Mes symptômes étaient apparents pour tout le monde, mais moi, je ne les voyais pas. Je ressentais plusieurs symptômes physiques comme de la fatigue persistante, des rhumes récurrents, des infections aux sinus et des douleurs chroniques. Sans parler des symptômes mentaux et émotionnels : anxiété, dépression, troubles du sommeil, consommation accrue de drogues, sensibilité accrue aux sons et difficultés dans les relations interpersonnelles. Il a fallu que des collègues me partagent leurs observations et leurs réflexions pour que j’arrive finalement à faire un lien entre mon travail et mon état de santé. Mon expérience est celle d’un deuil profond et grave, un deuil qui prend du temps à guérir, un deuil subtil et sournois qui vous envahit au moment où vous vous y attendez le moins. Un chagrin qui ne s’effacera jamais vraiment, tant que des gens continueront à mourir de surdoses évitables.

“Mon expérience est celle d’un deuil profond et grave, un deuil qui prend du temps à guérir, un deuil subtil et sournois qui vous envahit au moment où vous vous y attendez le moins. Un chagrin qui ne s’effacera jamais vraiment, tant que des gens continueront à mourir de surdoses évitables.”

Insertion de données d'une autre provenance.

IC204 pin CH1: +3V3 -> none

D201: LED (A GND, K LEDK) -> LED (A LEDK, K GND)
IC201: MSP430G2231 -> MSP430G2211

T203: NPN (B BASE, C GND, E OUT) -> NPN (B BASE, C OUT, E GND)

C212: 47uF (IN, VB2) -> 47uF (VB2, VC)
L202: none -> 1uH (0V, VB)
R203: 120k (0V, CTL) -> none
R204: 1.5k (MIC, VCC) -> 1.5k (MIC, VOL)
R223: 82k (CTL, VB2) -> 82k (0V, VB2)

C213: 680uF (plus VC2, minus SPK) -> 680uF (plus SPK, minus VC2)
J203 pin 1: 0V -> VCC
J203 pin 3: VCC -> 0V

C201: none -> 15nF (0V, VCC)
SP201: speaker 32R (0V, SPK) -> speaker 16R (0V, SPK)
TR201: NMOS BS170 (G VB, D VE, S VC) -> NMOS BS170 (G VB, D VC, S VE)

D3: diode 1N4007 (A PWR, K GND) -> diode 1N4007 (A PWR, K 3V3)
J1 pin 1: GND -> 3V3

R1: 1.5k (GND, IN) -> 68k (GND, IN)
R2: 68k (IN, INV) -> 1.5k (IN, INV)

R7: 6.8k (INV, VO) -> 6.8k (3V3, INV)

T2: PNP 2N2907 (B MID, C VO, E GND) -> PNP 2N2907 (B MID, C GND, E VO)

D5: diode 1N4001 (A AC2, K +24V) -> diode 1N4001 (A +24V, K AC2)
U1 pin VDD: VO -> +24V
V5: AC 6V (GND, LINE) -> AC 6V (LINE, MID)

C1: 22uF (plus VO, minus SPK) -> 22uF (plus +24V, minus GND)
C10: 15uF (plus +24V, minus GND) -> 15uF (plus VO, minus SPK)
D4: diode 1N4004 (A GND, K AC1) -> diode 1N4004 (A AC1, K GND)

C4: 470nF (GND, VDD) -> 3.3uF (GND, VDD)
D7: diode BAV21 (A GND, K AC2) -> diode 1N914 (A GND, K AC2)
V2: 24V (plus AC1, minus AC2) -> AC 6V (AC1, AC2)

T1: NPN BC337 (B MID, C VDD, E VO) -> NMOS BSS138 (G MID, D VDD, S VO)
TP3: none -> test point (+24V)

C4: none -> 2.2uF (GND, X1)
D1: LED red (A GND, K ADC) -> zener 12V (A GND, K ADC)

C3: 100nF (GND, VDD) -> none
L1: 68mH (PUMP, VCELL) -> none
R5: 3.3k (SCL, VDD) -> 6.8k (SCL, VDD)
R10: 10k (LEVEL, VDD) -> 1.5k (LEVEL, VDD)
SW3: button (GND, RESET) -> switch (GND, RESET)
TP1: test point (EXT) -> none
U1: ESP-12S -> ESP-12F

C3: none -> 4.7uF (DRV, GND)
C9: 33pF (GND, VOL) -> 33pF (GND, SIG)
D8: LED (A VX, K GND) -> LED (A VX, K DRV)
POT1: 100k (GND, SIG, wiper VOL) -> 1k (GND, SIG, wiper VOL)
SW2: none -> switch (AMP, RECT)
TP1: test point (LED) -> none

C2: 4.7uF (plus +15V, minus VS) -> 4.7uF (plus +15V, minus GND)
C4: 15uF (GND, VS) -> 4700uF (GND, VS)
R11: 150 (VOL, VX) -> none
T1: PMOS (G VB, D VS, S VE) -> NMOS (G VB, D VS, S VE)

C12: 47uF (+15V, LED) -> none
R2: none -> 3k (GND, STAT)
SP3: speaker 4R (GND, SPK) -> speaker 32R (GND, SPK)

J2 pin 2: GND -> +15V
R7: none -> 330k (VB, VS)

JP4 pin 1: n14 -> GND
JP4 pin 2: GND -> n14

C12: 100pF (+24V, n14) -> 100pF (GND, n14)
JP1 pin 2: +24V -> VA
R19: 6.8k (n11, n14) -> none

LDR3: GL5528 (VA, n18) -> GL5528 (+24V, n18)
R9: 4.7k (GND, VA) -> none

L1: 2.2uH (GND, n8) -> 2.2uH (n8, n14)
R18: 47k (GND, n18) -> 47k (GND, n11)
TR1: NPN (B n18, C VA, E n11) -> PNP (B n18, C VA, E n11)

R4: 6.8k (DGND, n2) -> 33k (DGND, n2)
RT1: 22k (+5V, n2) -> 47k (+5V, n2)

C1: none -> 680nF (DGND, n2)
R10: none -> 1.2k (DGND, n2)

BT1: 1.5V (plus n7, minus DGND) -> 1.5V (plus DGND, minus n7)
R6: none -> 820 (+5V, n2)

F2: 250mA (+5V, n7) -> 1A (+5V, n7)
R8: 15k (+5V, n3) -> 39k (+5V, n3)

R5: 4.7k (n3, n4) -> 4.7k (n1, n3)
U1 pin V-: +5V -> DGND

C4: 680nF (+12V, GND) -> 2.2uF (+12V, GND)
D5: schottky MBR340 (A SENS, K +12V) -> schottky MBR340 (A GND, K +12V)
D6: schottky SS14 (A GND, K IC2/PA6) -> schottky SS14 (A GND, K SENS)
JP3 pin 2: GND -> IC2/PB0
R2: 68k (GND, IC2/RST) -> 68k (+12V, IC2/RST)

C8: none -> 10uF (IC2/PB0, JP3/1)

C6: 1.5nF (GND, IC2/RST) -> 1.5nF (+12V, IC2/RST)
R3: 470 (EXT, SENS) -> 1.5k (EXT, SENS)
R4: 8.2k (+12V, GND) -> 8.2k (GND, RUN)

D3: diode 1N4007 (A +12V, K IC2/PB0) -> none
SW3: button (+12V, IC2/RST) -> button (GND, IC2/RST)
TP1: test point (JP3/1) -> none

L’une des décisions les plus difficiles que j’ai eue à prendre de ma vie, c’est celle de faire un arrêt prolongé de mon travail en réduction des méfaits. J’ai trouvé ça douloureux, même déchirant. J’étais accablée, je prenais tellement de choses à cœur, j’avais tellement d’amour à donner, je voulais tellement en faire plus – mais je savais aussi que je n’en pouvais plus. J’en avais assez. Du moins pour l’instant, à cette époque. Ça me brisait le cœur alors que j’avais un tel désir de servir, que j’avais aimé et perdu des êtres chers, que je les avais côtoyés de si près.

Ça fait maintenant plus de deux ans que je n’ai pas travaillé en contexte de réduction des méfaits. Une partie de moi s’ennuie profondément de ce travail de première ligne : le sentiment d’accomplir quelque chose de concret à la fin de la journée, d’aider quelqu’un à tenir jusqu’au lendemain. Je m’ennuie des interactions significatives et authentiques avec les utilisateur·trices de services, les intervenant·es et la communauté. Mais je suis toujours aux prises avec mon deuil. Ce deuil est collectif : il est partagé par les membres de la communauté, les travailleur·euses de première ligne, et toutes les personnes touchées par la crise des surdoses et la guerre contre les personnes qui consomment.

“Ce deuil est collectif : il est partagé par les membres de la communauté, les travailleur·euses de première ligne, et toutes les personnes touchées par la crise des surdoses et la guerre contre les personnes qui consomment.”

Tant que nous n’aurons pas abordé et démantelé les politiques néfastes en matière de drogues, qui sont responsables de la mort de milliers de personnes par surdoses, des gens continueront de mourir et notre deuil ne s’apaisera pas. Nous faisons du surplace dans un environnement rendu toxique par la criminalisation, entraînant un traumatisme perpétuel chez les consommateur·trices de drogues, les travailleur·euses de première ligne et au sein de nos communautés.